Data extract:
[Start of section]

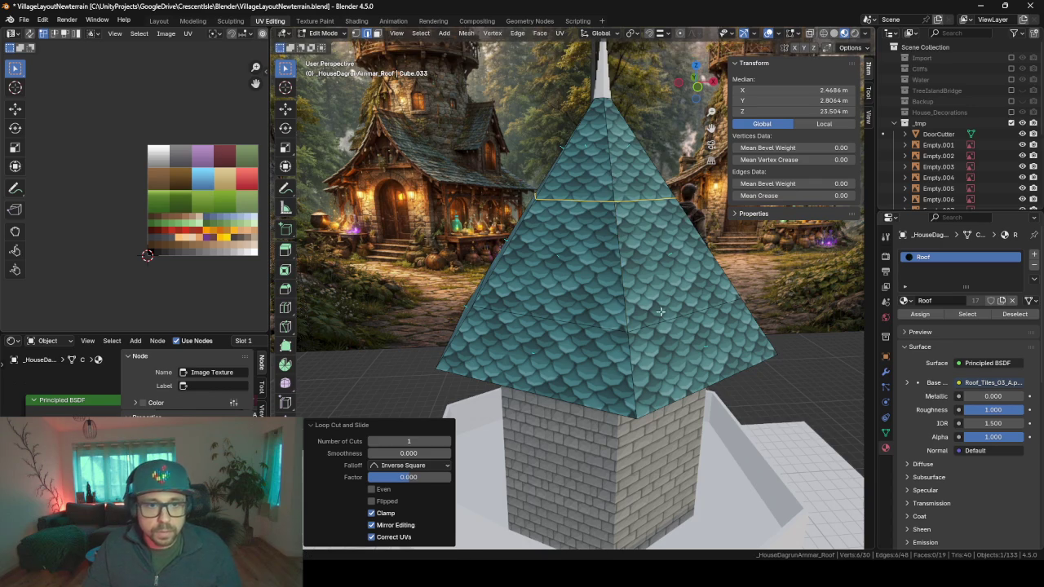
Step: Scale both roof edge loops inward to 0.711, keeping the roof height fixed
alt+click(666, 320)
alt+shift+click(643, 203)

[End of section]
[Start of section]

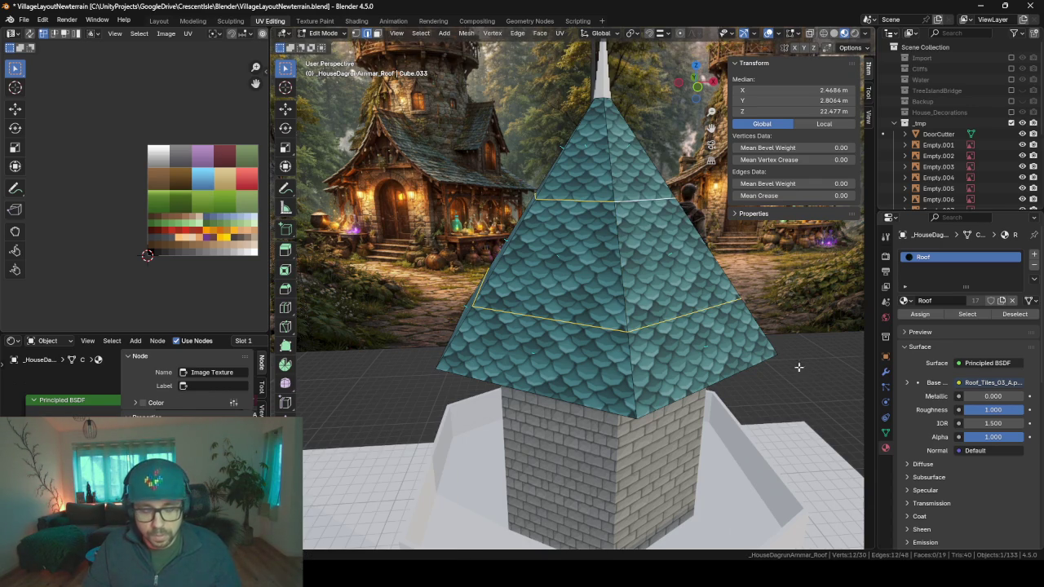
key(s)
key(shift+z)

[End of section]

Exercise requirements: For the word "click", return every line of the records that holds it.

Expected answer:
alt+click(666, 320)
alt+shift+click(643, 203)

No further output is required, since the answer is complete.